* _WRITTEN TASK 1_
Reproduce the teacher licensing article below word for word.

* _SELECTION_
▬▬▬▬▬▬▬▬▬▬

Lawmakers working on teacher licensing legislation finally got some formal – but mixed – advice from a panel that’s been studying the issue since early August.

Sen. Mike Johnston makes a point during LEAD Compact discussion.
Sen. Mike Johnston makes a point during LEAD Compact discussion.

Members of the group, formally known as the LEAD Compact, wrapped up their work this week during two days of meetings in Keystone, with many of the concerns and differences that surfaced at the start last summer still on the table as the snow fell outside the conference room.

The key question that’s divided compact members has been whether teacher ratings given under the new educator evaluation system should be used as factors in license renewal.

The group voted Tuesday on a summary of its discussions (it can’t really be called a “proposal”). The document includes limited us of teacher evaluations, specifically if a teacher chose to move from a professional to a master license. Seeking a master license would be optional, so a teacher could remain at professional status for an entire career.

▬▬▬▬▬▬▬▬▬▬

* _WRITTEN TASK 2_
Report every line of the records below that contains the string "place".

* _Records in a dataset_
▬▬▬▬▬▬▬▬▬▬

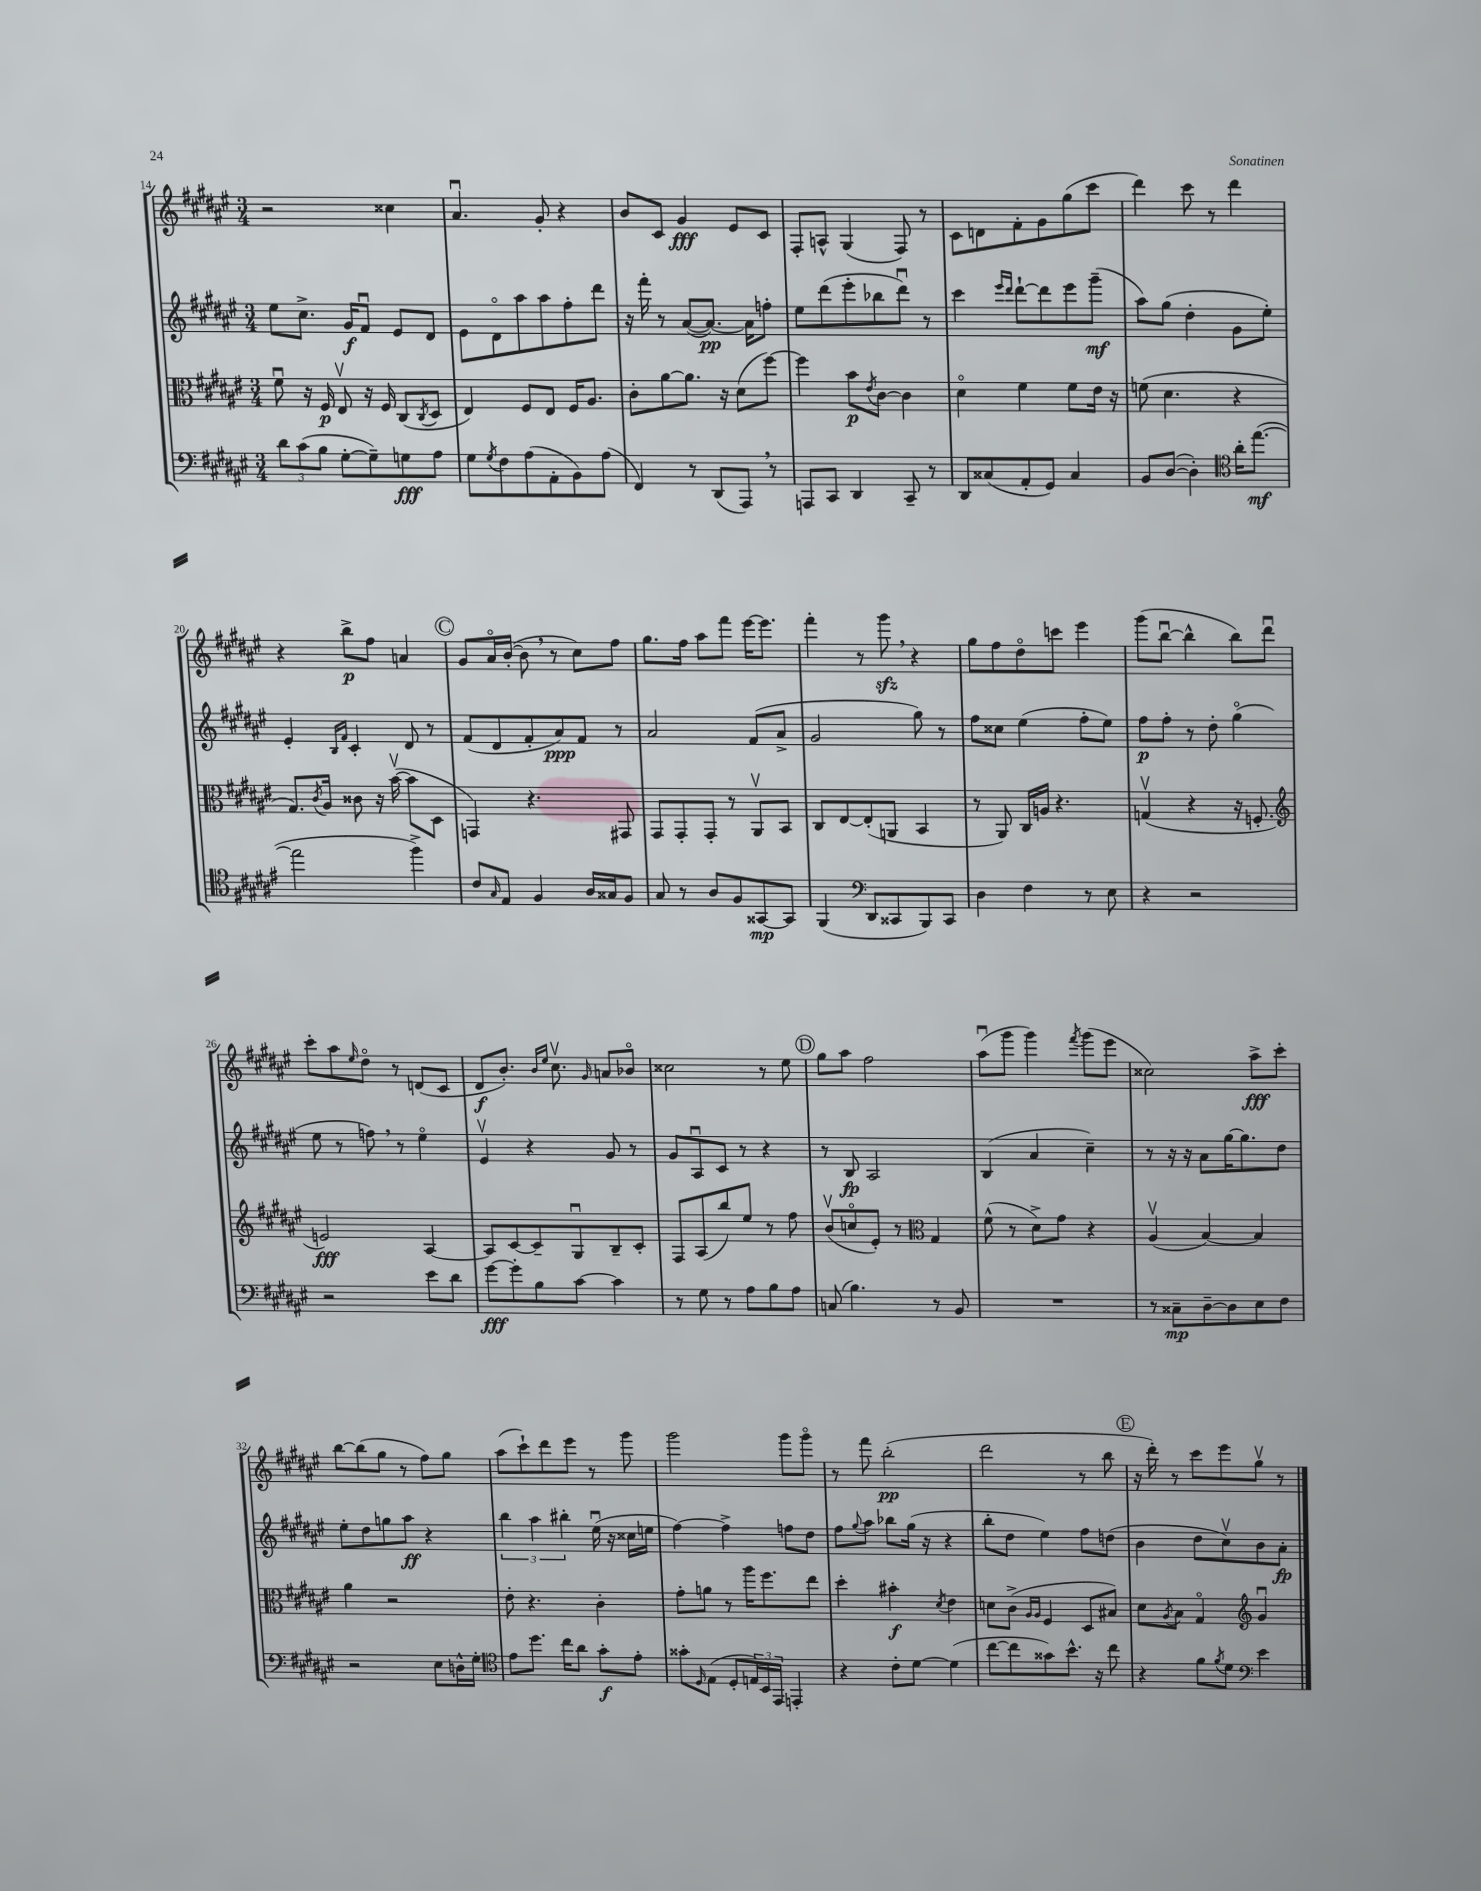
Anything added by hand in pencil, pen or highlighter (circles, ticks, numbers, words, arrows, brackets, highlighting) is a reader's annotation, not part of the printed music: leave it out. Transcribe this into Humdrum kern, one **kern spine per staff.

**kern	**dynam	**kern	**dynam	**kern	**dynam	**kern	**dynam
*part4	*part4	*part3	*part3	*part2	*part2	*part1	*part1
*staff4	*staff4	*staff3	*staff3	*staff2	*staff2	*staff1	*staff1
*clefF4	*	*clefC3	*	*clefG2	*	*clefG2	*
*k[f#c#g#d#a#e#]	*	*k[f#c#g#d#a#e#]	*	*k[f#c#g#d#a#e#]	*	*k[f#c#g#d#a#e#]	*
*M3/4	*	*M3/4	*	*M3/4	*	*M3/4	*
=14	=14	=14	=14	=14	=14	=14	=14
12d#\L	.	8f#u\	.	8ee#\L	.	2r	.
(12c#\	.	.	.	.	.	.	.
.	.	16r	.	8.cc#^\J	.	.	.
12B\J	.	.	.	.	.	.	.
.	.	16F#/	p	.	.	.	.
[8G#'\L	.	8E#v/	.	.	.	.	.
.	.	.	.	16g#/KL	f	.	.
8G#~\])	.	16r	.	8f#u/J	.	.	.
.	.	16F#/	.	.	.	.	.
8Gn\	fff	(8C#/L	.	8e#/L	.	4cc##X\	.
.	.	8qC#/	.	.	.	.	.
8A#\J	.	8D#/J	.	8d#/J	.	.	.
=15	=15	=15	=15	=15	=15	=15	=15
8G#\L	.	4E#/)	.	8e#\L	.	4.a#u/	.
8qG#/	.	.	.	.	.	.	.
8F#\	.	.	.	8d#\	.	.	.
(8A#\	.	8F#/L	.	8aa#\	.	.	.
8AA#'\	.	8E#/J	.	8aa#\	.	8g#'/	.
8BB\)	.	16F#/KL	.	8ff#'\	.	4r	.
.	.	8.A#/J	.	.	.	.	.
(8A#\J	.	.	.	8ddd#\J	.	.	.
=16	=16	=16	=16	=16	=16	=16	=16
4FF#/)	.	8c#'\L	.	16r	.	8b/L	.
.	.	.	.	16fff#'\	.	.	.
.	.	[8a#\	.	8r	.	8c#/J	.
8r	.	8.a#\J]	.	([8a#/L	.	4g#/	fff
(8DD#/L	.	.	.	8.a#/J_)	pp	.	.
.	.	16r	.	.	.	.	.
8AAA#,/J)	.	(8d#\L	.	.	.	8e#/L	.
.	.	.	.	16a#\KL]	.	.	.
8r	.	[8ff#\J)	.	8ffn'\J	.	8c#/J	.
=17	=17	=17	=17	=17	=17	=17	=17
8AAAn/L	.	4ff#\]	.	8ee#\L	.	8F#'/L	.
8CC#/J	.	.	.	(8ddd#\	.	8An^^/J	.
4DD#/	.	8b\L	p	8eee#'\	.	(4G#/	.
.	.	8qe#/	.	.	.	.	.
.	.	[8c#\J	.	8bb-X\	.	.	.
8CC#~/	.	4c#\]	.	8ddd#u\J)	.	8F#/)	.
8r	.	.	.	8r	.	8r	.
=18	=18	=18	=18	=18	=18	=18	=18
8DD#/L	.	4d#\	.	4ccc#\	.	8c#\L	.
(8C##X/	.	.	.	.	.	8dn\	.
.	.	.	.	16qqeee#/LL	.	.	.
.	.	.	.	16qqddd#/JJ	.	.	.
8AA#'/	.	4f#\	.	[8ddd#`\L	.	8f#'\	.
8GG#/J)	.	.	.	8ddd#\]	.	8g#\	.
4C##/	.	8f#\L	.	8eee#\	.	(8gg#\	.
.	.	16e#\Jk	.	(8ggg#~\J	mf	8ccc#\J	.
.	.	16r	.	.	.	.	.
=19	=19	=19	=19	=19	=19	=19	=19
8BB/L	.	(8fn\	.	8aa#\L)	.	4ddd#\)	.
([8D#/J	.	4.d#\	.	(8gg#\J	.	.	.
4D#'\])	.	.	.	4dd#'\	.	8ccc#\	.
.	.	.	.	.	.	8r	.
*clefC4	*	*	*	*	*	*	*
16a#'\KL	.	4r	.	8g#\L	.	4ddd#\	.
([8.ee#\J	mf	.	.	.	.	.	.
.	.	.	.	8ee#'\J)	.	.	.
!!LO:LB:g=z
=20	=20	=20	=20	=20	=20	=20	=20
2ee#\]	.	8.G#/L)	.	4e#'/	.	4r	.
.	.	8qc#/	.	.	.	.	.
.	.	16A#/Jk	.	.	.	.	.
.	.	.	.	16qqB/LL	.	.	.
.	.	.	.	16qqf#/JJ	.	.	.
.	.	8c##X\	.	4c#'/	.	8bb^\L	p
.	.	16r	.	.	.	8ff#\J	.
.	.	([16bv\	.	.	.	.	.
4ff#^\)	.	8b\L]	.	8d#/	.	4an/	.
.	.	8D#\J	.	8r	.	.	.
!!LO:REH:place=s1:t=C
=21	=21	=21	=21	=21	=21	=21	=21
8c#/L	.	4GGn/)	.	(8f#/L	.	8g#/L	.
16qqG#/	.	.	.	.	.	.	.
8E#/J	.	.	.	8d#/	.	16a#/L	.
.	.	.	.	.	.	([16b'/JJ	.
4F#/	.	4.r	.	8f#'/	.	8b,\]	.
.	.	.	.	8a#/)	ppp	8r	.
16A#/LL	.	.	.	8f#/J	.	8cc#\L)	.
16G##X/J	.	.	.	.	.	.	.
8F#/J	.	8GG#X/	.	8r	.	8ff#\J	.
=22	=22	=22	=22	=22	=22	=22	=22
8G#/	.	8GG#/L	.	2a#/	.	8.gg#\L	.
8r	.	8GG#'/	.	.	.	.	.
.	.	.	.	.	.	16ff#\Jk	.
8A#/L	.	8GG#'/J	.	.	.	8aa#\L	.
8F#/	.	8r	.	.	.	8fff#\J	.
[8GG##X/	mp	8AA#v/L	.	(8f#/L	.	[16eee#\KL	.
.	.	.	.	.	.	8.eee#\J]	.
8GG##/J]	.	8BB/J	.	8a#^/J	.	.	.
=23	=23	=23	=23	=23	=23	=23	=23
(4FF#/	.	8C#/L	.	2g#/	.	4fff#'\	.
.	.	[8E#/	.	.	.	.	.
*clefF4	*	*	*	*	*	*	*
8DD#/L	.	(8E#'/]	.	.	.	8r	.
8CC##X/	.	8AAn/J	.	.	.	8ggg#zz,\	.
8BBB/)	.	4BB/	.	8gg#\)	.	4r	.
8CC##/J	.	.	.	8r	.	.	.
=24	=24	=24	=24	=24	=24	=24	=24
4D#\	.	8r	.	8ff#\L	.	8gg#\L	.
.	.	8AA#/)	.	8cc##X\J	.	8ff#\	.
4F#\	.	16C#/LL	.	(4ee#\	.	8dd#\	.
.	.	16An/JJ	.	.	.	.	.
.	.	4.r	.	.	.	8cccn\J	.
8r	.	.	.	8ff#'\L	.	4eee#\	.
8E#\	.	.	.	8ee#\J)	.	.	.
=25	=25	=25	=25	=25	=25	=25	=25
4r	.	(4Gnv/	.	8ff#\L	p	(8ggg#\L	.
.	.	.	.	8ff#'\J	.	[8bbu\J	.
2r	.	4r	.	8r	.	4bb^^\]	.
.	.	.	.	8dd#'\	.	.	.
.	.	16r	.	(4gg#\	.	8bb\L)	.
.	.	8.Fn'/	.	.	.	.	.
.	.	.	.	.	.	8ddd#u\J	.
!!LO:LB:g=z
=26	=26	=26	=26	=26	=26	=26	=26
*	*	*clefG2	*	*	*	*	*
2r	.	2en/)	fff	8ee#\	.	8ccc#'\L	.
.	.	.	.	8r	.	8aa#\	.
.	.	.	.	.	.	16qqee#/	.
.	.	.	.	8ffn,\)	.	8dd#\J	.
.	.	.	.	8r	.	8r	.
8e#\L	.	[4A#/	.	4ee#\	.	(8dn/L	.
8d#\J	.	.	.	.	.	8c#/J	.
=27	=27	=27	=27	=27	=27	=27	=27
[8g#\L	fff	8A#/L]	.	4e#v/	.	8d#/L	f
8g#'\]	.	[8c#/	.	.	.	8.b'/J)	.
8B\	.	8c#~/]	.	4r	.	.	.
.	.	.	.	.	.	16qqb/LL	.
.	.	.	.	.	.	16qqee#/JJ	.
.	.	.	.	.	.	8.cc#v\	.
[8c#\J	.	8G#u/	.	.	.	.	.
.	.	.	.	.	.	16qqg#/	.
4c#\]	.	8B~/	.	8g#/	.	8an/L	.
.	.	8c#'/J	.	8r	.	8b-X/J	.
=28	=28	=28	=28	=28	=28	=28	=28
8r	.	8F#/L	.	8g#/L	.	2cc##X\	.
8G#\	.	(8A#/	.	8A#u/	.	.	.
8r	.	8bb/)	.	8c#/J	.	.	.
8A#\L	.	8ee#/J	.	8r	.	.	.
8B\	.	8r	.	4r	.	8r	.
8A#\J	.	8ff#\	.	.	.	8ee#\	.
!!LO:REH:place=s1:t=D
=29	=29	=29	=29	=29	=29	=29	=29
(8Cn/	.	(8bv/L	.	8r	.	8gg#\L	.
4.B\)	.	8ccn/	.	8B/	fp	8aa#\J	.
.	.	8e#'/J)	.	2A#/	.	2ff#\	.
.	.	8r	.	.	.	.	.
*	*	*clefC3	*	*	*	*	*
8r	.	4G#/	.	.	.	.	.
8BB/	.	.	.	.	.	.	.
=30	=30	=30	=30	=30	=30	=30	=30
2.r	.	(8f#^^\	.	(4B/	.	(8aa#u\L	.
.	.	8r	.	.	.	8ggg#\J	.
.	.	8d#^\L)	.	4a#/	.	4ggg#\)	.
.	.	8g#\J	.	.	.	.	.
.	.	.	.	.	.	8qfff#/	.
.	.	4r	.	4cc#~\)	.	(8ggg#\L	.
.	.	.	.	.	.	8eee#\J	.
=31	=31	=31	=31	=31	=31	=31	=31
8r	.	(4A#v/	.	8r	.	2cc##X\)	.
8C##X~\L	mp	.	.	16r	.	.	.
.	.	.	.	16r	.	.	.
[8D#~\	.	[4B/)	.	8a#\L	.	.	.
8D#\]	.	.	.	[16gg#\K	.	.	.
.	.	.	.	8.gg#\]	.	.	.
8E#\	.	4B/]	.	.	.	8aa#^\L	fff
8F#\J	.	.	.	8dd#\J	.	8ccc#'\J	.
!!LO:LB:g=z
=32	=32	=32	=32	=32	=32	=32	=32
2r	.	4a#\	.	8ee#'\L	.	[8bb\L	.
.	.	.	.	8dd#\	.	(8bb\]	.
.	.	2r	.	8ggn\	.	8gg#\J	.
.	.	.	.	8aa#\J	ff	8r	.
8E#\L	.	.	.	4r	.	8ff#\L)	.
16Dn^^\L	.	.	.	.	.	8gg#\J	.
16G#'\JJ	.	.	.	.	.	.	.
=33	=33	=33	=33	=33	=33	=33	=33
*clefC4	*	*	*	*	*	*	*
8e#\L	.	8e#'\	.	6bb\	.	(8aa#\L	.
8.dd#\J	.	4.r	.	.	.	8ccc#`\)	.
.	.	.	.	6aa#\	.	.	.
.	.	.	.	.	.	8ddd#\	.
16cc#\KL	.	.	.	.	.	.	.
.	.	.	.	6bb#X'\	.	.	.
8a#\J	.	.	.	.	.	8eee#\J	.
8g#'\L	f	4c#'\	.	(16ee#u\	.	8r	.
.	.	.	.	16r	.	.	.
8e#'\J	.	.	.	16cc##X\LL	.	8ggg#\	.
.	.	.	.	16een\JJ	.	.	.
=34	=34	=34	=34	=34	=34	=34	=34
8g##X'\L	.	8g#'\L	.	[4ff#\)	.	2ggg#\	.
16qqD#/	.	.	.	.	.	.	.
(8E#\J	.	8an\J	.	.	.	.	.
8D#'/L	.	8r	.	4ff#^\]	.	.	.
24En/L)	.	16aa#\KL	.	.	.	.	.
24BB/	.	.	.	.	.	.	.
.	.	8.ff#\	.	.	.	.	.
24EE#/JJ	.	.	.	.	.	.	.
4EEn'/	.	.	.	8ffn\L	.	8ggg#\L	.
.	.	8ee#\J	.	8dd#\J	.	8ggg#\J	.
=35	=35	=35	=35	=35	=35	=35	=35
4r	.	4dd#'\	.	8ff#\L	.	8r	.
.	.	.	.	8qqgg#/	.	.	.
.	.	.	.	8aa#\J	.	8fff#\	.
8c#'\L	.	4b#X'\	f	8bb-X\L	.	(2bb'\	pp
[8d#\J	.	.	.	(16gg#\Jk	.	.	.
.	.	.	.	16r	.	.	.
.	.	8qd#/	.	.	.	.	.
(4d#\]	.	4e#\	.	4r	.	.	.
=36	=36	=36	=36	=36	=36	=36	=36
[8cc#\L	.	8dn\L	.	8bb'\L	.	2ddd#\	.
8cc#\]	.	(8c#^\J	.	8dd#\J	.	.	.
.	.	16qqA#/LL	.	.	.	.	.
.	.	16qqA#/JJ	.	.	.	.	.
8g##X\)	.	4F#/	.	4ee#\)	.	.	.
8.b^^\J	.	.	.	.	.	.	.
.	.	8D#/L	.	8ff#\L	.	8r	.
16r	.	.	.	.	.	.	.
8cc#\	.	8B#X/J)	.	(8ddn\J	.	8bb\	.
!!LO:REH:place=s1:t=E
=37	=37	=37	=37	=37	=37	=37	=37
4r	.	8d#\L	.	4b\	.	16r	.
.	.	.	.	.	.	16ddd#'\)	.
.	.	8qA#/	.	.	.	.	.
.	.	8B\J	.	.	.	8r	.
8f#\L	.	4G#/	.	8dd#\L	.	8ccc#\L	.
8qf#/	.	.	.	.	.	.	.
8d#\J	.	.	.	8cc#v\)	.	8eee#\	.
*clefF4	*	*clefG2	*	*	*	*	*
4e#\	.	4g#u/	.	8b\	.	8gg#v\J	.
.	.	.	.	8a#'\J	fp	8r	.
==	==	==	==	==	==	==	==
*-	*-	*-	*-	*-	*-	*-	*-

▬▬▬▬▬▬▬▬▬▬

* _TASK ANSWER 1_
Lawmakers working on teacher licensing legislation finally got some formal – but mixed – advice from a panel that’s been studying the issue since early August.

Sen. Mike Johnston makes a point during LEAD Compact discussion.
Sen. Mike Johnston makes a point during LEAD Compact discussion.

Members of the group, formally known as the LEAD Compact, wrapped up their work this week during two days of meetings in Keystone, with many of the concerns and differences that surfaced at the start last summer still on the table as the snow fell outside the conference room.

The key question that’s divided compact members has been whether teacher ratings given under the new educator evaluation system should be used as factors in license renewal.

The group voted Tuesday on a summary of its discussions (it can’t really be called a “proposal”). The document includes limited us of teacher evaluations, specifically if a teacher chose to move from a professional to a master license. Seeking a master license would be optional, so a teacher could remain at professional status for an entire career.

* _TASK ANSWER 2_
!!LO:REH:place=s1:t=C
!!LO:REH:place=s1:t=D
!!LO:REH:place=s1:t=E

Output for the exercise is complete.